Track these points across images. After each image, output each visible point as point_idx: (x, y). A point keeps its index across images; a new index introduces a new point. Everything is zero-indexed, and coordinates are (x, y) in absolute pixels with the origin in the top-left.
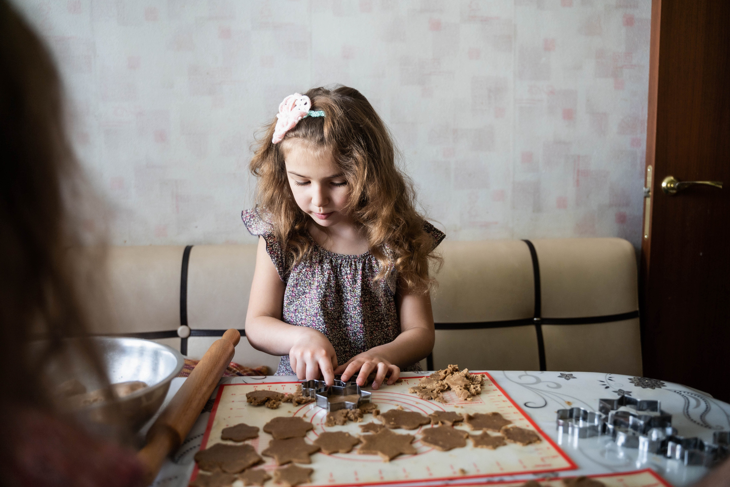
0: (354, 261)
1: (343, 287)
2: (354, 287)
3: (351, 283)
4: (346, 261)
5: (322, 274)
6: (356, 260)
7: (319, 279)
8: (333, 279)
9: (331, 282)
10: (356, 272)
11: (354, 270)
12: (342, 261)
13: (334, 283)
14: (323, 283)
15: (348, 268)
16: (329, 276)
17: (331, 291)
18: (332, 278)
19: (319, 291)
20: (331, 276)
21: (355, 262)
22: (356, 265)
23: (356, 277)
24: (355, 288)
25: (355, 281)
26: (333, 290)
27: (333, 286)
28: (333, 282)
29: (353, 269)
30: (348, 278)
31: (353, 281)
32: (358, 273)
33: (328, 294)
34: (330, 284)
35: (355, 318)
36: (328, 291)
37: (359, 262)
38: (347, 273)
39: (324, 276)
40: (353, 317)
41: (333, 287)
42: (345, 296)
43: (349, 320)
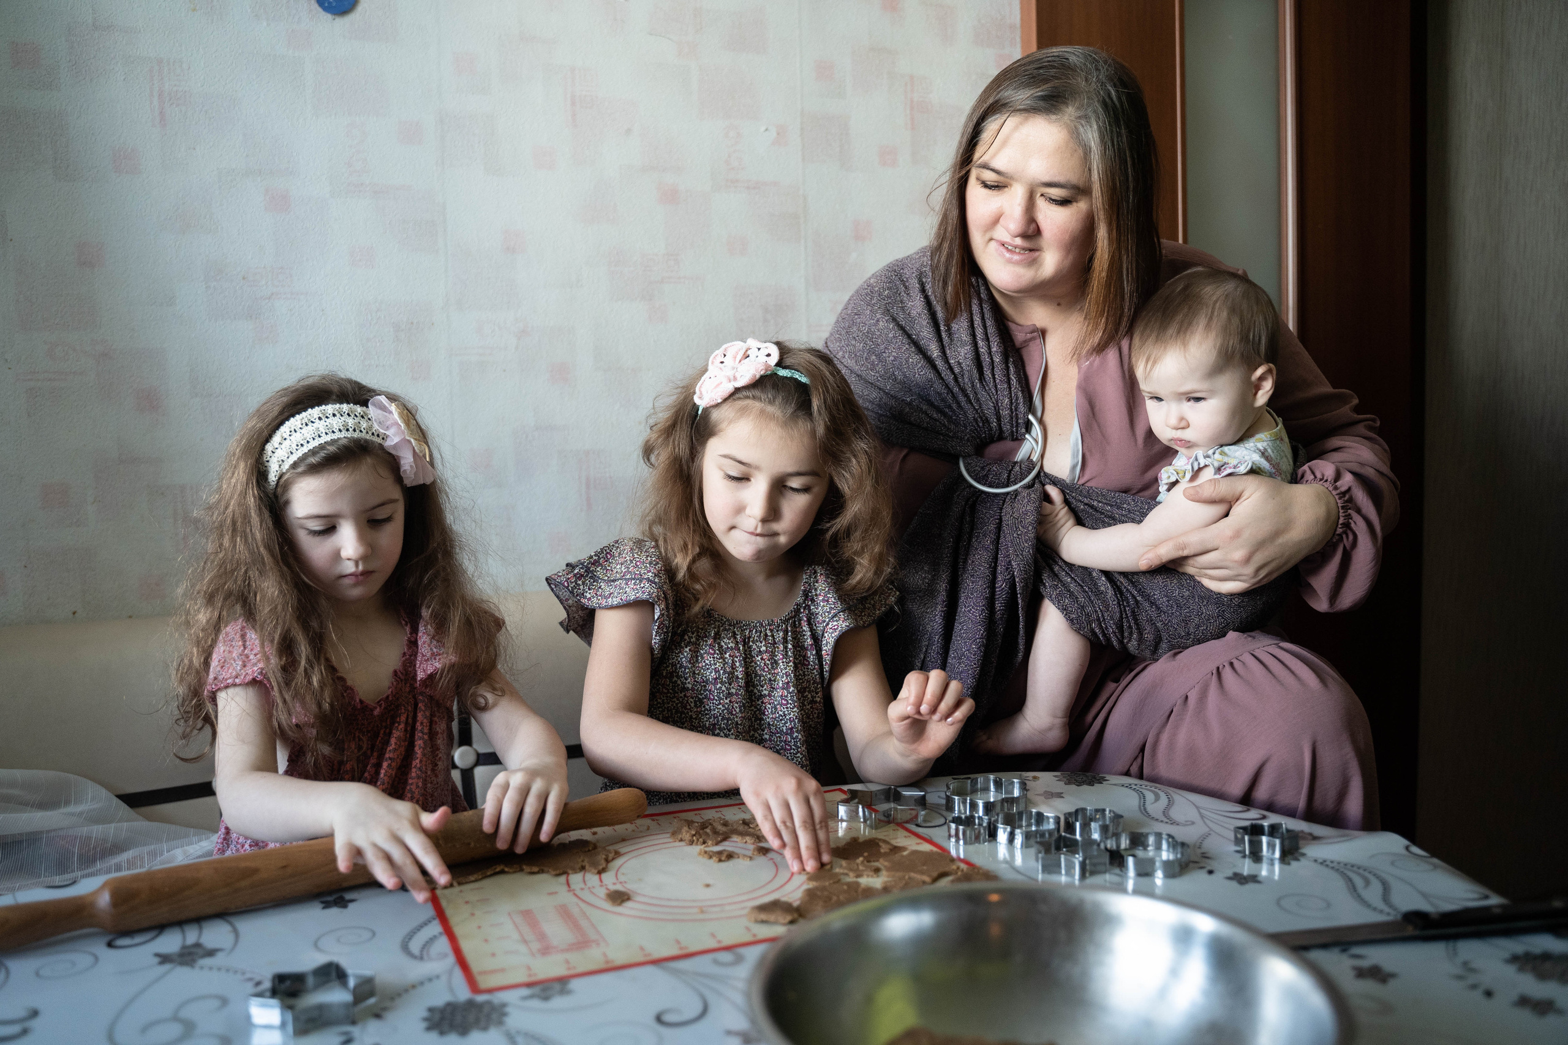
0: (770, 629)
1: (755, 677)
2: (775, 673)
3: (770, 666)
4: (756, 631)
5: (721, 658)
6: (772, 628)
7: (717, 666)
8: (740, 665)
9: (737, 671)
10: (775, 648)
11: (771, 644)
12: (750, 631)
13: (742, 671)
14: (725, 672)
15: (761, 642)
16: (733, 660)
17: (739, 686)
18: (737, 664)
19: (718, 687)
20: (737, 660)
21: (771, 631)
22: (773, 636)
23: (776, 656)
24: (777, 674)
25: (776, 662)
26: (742, 682)
27: (740, 677)
28: (741, 669)
29: (769, 643)
30: (764, 660)
31: (772, 664)
32: (778, 648)
33: (733, 691)
34: (736, 673)
35: (776, 725)
36: (733, 685)
37: (777, 631)
38: (760, 651)
39: (724, 661)
40: (773, 725)
41: (742, 679)
42: (759, 691)
43: (766, 731)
=======
(What you are asked to do): Above are the records; copy exactly the lines from the line with "8: (333, 279)" through the line with "42: (345, 296)", both included.

(Answer to this problem):
8: (333, 279)
9: (331, 282)
10: (356, 272)
11: (354, 270)
12: (342, 261)
13: (334, 283)
14: (323, 283)
15: (348, 268)
16: (329, 276)
17: (331, 291)
18: (332, 278)
19: (319, 291)
20: (331, 276)
21: (355, 262)
22: (356, 265)
23: (356, 277)
24: (355, 288)
25: (355, 281)
26: (333, 290)
27: (333, 286)
28: (333, 282)
29: (353, 269)
30: (348, 278)
31: (353, 281)
32: (358, 273)
33: (328, 294)
34: (330, 284)
35: (355, 318)
36: (328, 291)
37: (359, 262)
38: (347, 273)
39: (324, 276)
40: (353, 317)
41: (333, 287)
42: (345, 296)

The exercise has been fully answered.